Amor de WhatsApp
edinei_44
Ando farto do teu amor "whatzapeando" de madrugadas insones.
Ando farto da ansiedade da demora da chegada dos "dois pauzinhos azuis" que me confirmam o que deveria ser, na real do nosso mundo possível, teu colo, teus abraços, teu cheiro e teus beijos doces.
Farto do descompasso da chegada do sono nas altas madrugadas e do egoísmo quando teu sono chega no melhor das minhas mensagens e tu me deixas a lançá-las ao vento virtual, que, domesticado por ti, nem ao menos ordena aos satélites vagos que nos unem que tragam a mim
um pouquinho do teu calor. Calor virtual. Frio. Egoísta. Que só vem quando quer.
Farto de "ninar" teu sono e de interromper minhas leituras para me dedicar a ler o teu ser por intermédio de toques no teclado que nem ao menos visualiza teus olhos quando fala por mim, nesse romance whatzapeado em intermináveis madrugadas insones.
Ando farto da tua insistência para que eu não vá, mas quando tu vais, segues a mesma lógica do vir. Vais quando queres ir, e vens, em raras quebras de protocolos virtuais, também guiada pelo teu modo ditatorial de querer. Dominas o protocolo virtual e dominas as migalhas do teu real.
Ando farto de despedidas impostas pelo arbítrio do teu sono, que de tão indelicado e injusto nem ao menos consegue lembrar de retribuir o ninar diariamente ofertado por mim. Tão apaixonadamente entregue a ti em plantões diários whatzapeados.
Farto desse vício notívago de querer te ninar quando já sei que tua vinda é tão certa quanto a tua indelicadeza de me deixar falando sozinho só pq minhas doces palavras te acalmam e te fazem relaxar e dormir.

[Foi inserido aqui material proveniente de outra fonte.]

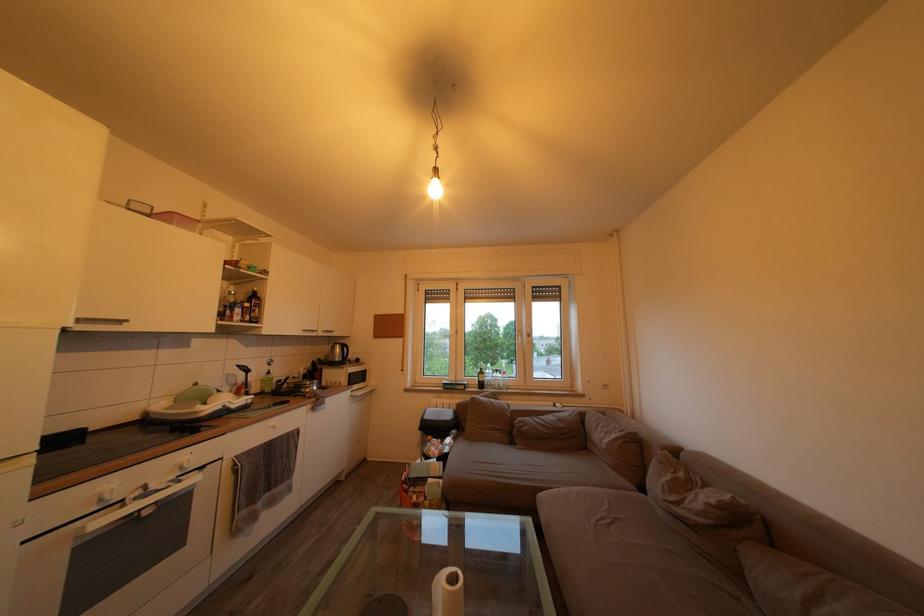
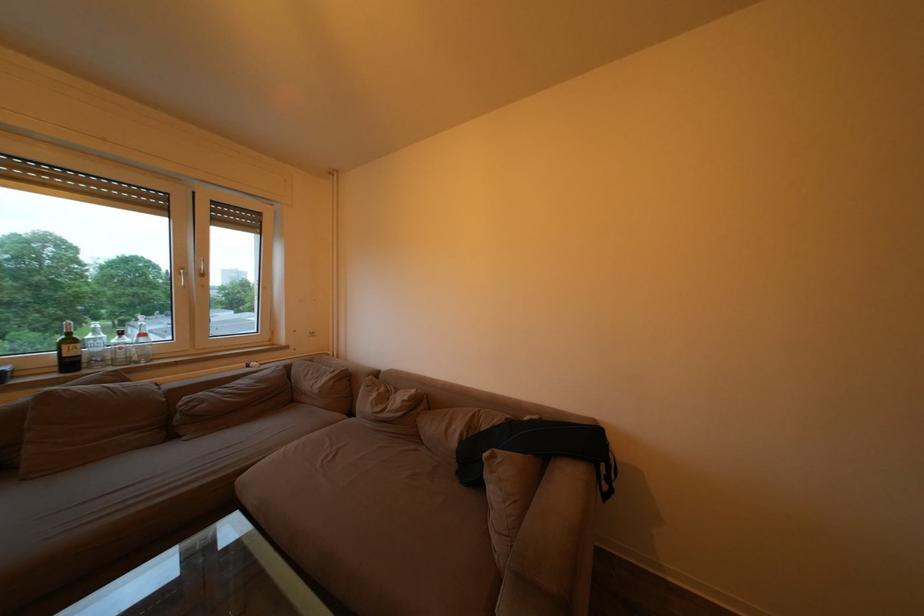
Where in the second image is the point corresponding to (x=490, y=379) from the first image?

(79, 347)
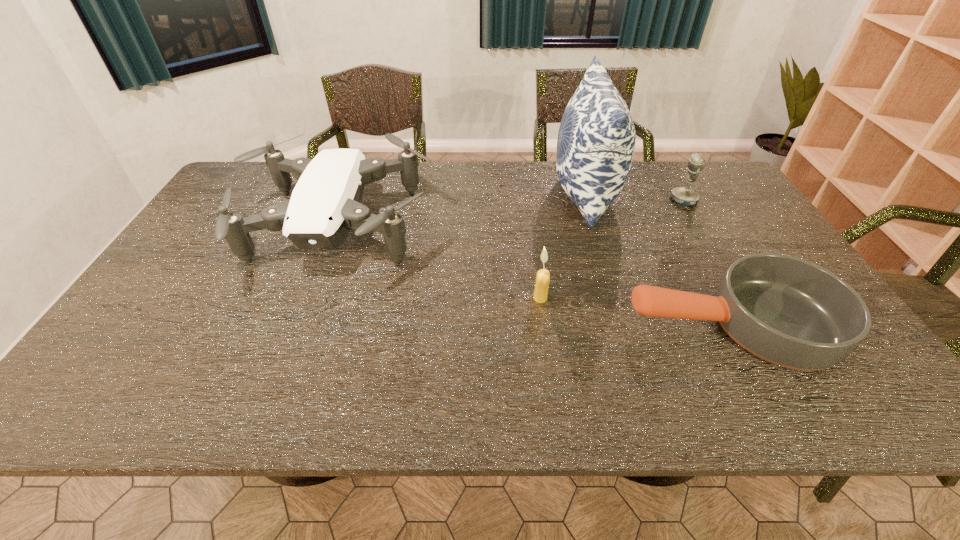
Locate an element on the screen. This screenshot has height=540, width=960. vacant point located on the front-facing side of the microphone is located at coordinates (611, 200).

Locate an element on the screen. This screenshot has width=960, height=540. free space located 0.330m on the front-facing side of the microphone is located at coordinates (566, 200).

You are a GUI agent. You are given a task and a screenshot of the screen. Output one action in this format:
    pyautogui.click(x=<x>, y=<y>)
    Task: Click on the vacant area situated 0.380m on the front-facing side of the microphone
    The height and width of the screenshot is (540, 960).
    Given the screenshot: What is the action you would take?
    pyautogui.click(x=551, y=200)

Identify the location of vacant space located on the handle side of the shortest object. Image resolution: width=960 pixels, height=540 pixels. (559, 323).

This screenshot has height=540, width=960. I want to click on vacant area situated 0.180m on the handle side of the shortest object, so click(x=550, y=323).

Identify the location of free point located 0.160m on the handle side of the shortest object. This screenshot has width=960, height=540. (559, 323).

Image resolution: width=960 pixels, height=540 pixels. I want to click on cushion located in the far edge section of the desktop, so 596,140.

Locate an element on the screen. drone that is at the far edge is located at coordinates (325, 205).

The image size is (960, 540). What are the coordinates of `microphone at the far edge` in the screenshot? It's located at (686, 196).

You are a GUI agent. You are given a task and a screenshot of the screen. Output one action in this format:
    pyautogui.click(x=<x>, y=<y>)
    Task: Click on the object present at the left edge
    The height and width of the screenshot is (540, 960).
    Given the screenshot: What is the action you would take?
    pyautogui.click(x=325, y=205)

Farto de não finalizar nossos diálogos com dois pauzinhos azuis, que me deixam ansioso por respostas que só virão na alvorada do amanhecer. E que me obrigam, em ansiedade normal de quem fala o melhor de si, a demorar para dormir e sonhar contigo.
Só de uma coisa não estou farto. Da delícia da tua cara de pau, já à luz do sol do dia seguinte, quando dizes: bom dia, meu amor! Dormiu bem?
E nesse gostoso bom dia já me programo para novos e encantadores diálogos de madrugadas insones.
Por tudo isso, por melhores condições de amar, estou de greve. Fora gelo! Fora ressentimentos tolos!